Schwarzschild black hole as moving puncture in isotropic coordinates

TL;DR

This paper analyzes stationary 1+log slices of Schwarzschild spacetime in isotropic coordinates to understand the coordinate singularity at the puncture, aiding numerical black hole simulations.

Contribution

It introduces an alternative integration method for isotropic coordinates that simplifies calculations and provides insights into the local behavior near the puncture.

Findings

Certain quantities are well approximated linearly near the puncture

The isotropic radius may have an exponent close to but not exactly one

The method improves understanding of coordinate singularities in black hole simulations

Abstract

The success of the moving puncture method for the numerical simulation of black hole systems can be partially explained by the properties of stationary solutions of the 1+log coordinate condition. We compute stationary 1+log slices of the Schwarzschild spacetime in isotropic coordinates in order to investigate the coordinate singularity that the numerical methods have to handle at the puncture.
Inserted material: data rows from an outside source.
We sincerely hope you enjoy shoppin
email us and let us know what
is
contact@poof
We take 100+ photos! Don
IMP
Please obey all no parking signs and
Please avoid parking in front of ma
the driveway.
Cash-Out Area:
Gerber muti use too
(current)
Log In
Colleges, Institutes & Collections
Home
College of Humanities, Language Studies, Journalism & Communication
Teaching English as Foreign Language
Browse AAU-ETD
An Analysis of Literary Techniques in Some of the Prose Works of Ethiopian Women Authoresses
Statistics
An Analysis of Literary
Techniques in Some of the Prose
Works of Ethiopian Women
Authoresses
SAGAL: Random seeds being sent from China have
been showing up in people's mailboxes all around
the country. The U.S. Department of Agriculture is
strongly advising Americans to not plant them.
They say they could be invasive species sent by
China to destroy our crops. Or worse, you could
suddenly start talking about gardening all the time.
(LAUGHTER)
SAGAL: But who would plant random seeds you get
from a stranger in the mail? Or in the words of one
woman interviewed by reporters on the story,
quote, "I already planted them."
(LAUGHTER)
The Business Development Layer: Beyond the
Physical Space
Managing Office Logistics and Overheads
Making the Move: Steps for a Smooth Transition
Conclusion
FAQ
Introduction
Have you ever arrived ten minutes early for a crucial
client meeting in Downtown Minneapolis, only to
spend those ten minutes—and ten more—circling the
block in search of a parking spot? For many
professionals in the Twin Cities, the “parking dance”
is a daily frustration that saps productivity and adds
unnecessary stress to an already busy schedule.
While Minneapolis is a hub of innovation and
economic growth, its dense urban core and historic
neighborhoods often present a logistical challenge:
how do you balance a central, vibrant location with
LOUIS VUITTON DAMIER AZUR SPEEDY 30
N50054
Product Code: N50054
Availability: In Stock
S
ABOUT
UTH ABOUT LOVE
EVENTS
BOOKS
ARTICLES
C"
We present an alternative integration method to obtain isotropic coordinates that simplifies numerical integration and that gives direct access to a local expansion in the isotropic radius near the puncture. Numerical results have shown that certain quantities are well approximated by a function linear in the isotropic radius near the puncture, while here we show that in some cases the isotropic radius appears with an exponent that is close to but unequal to one.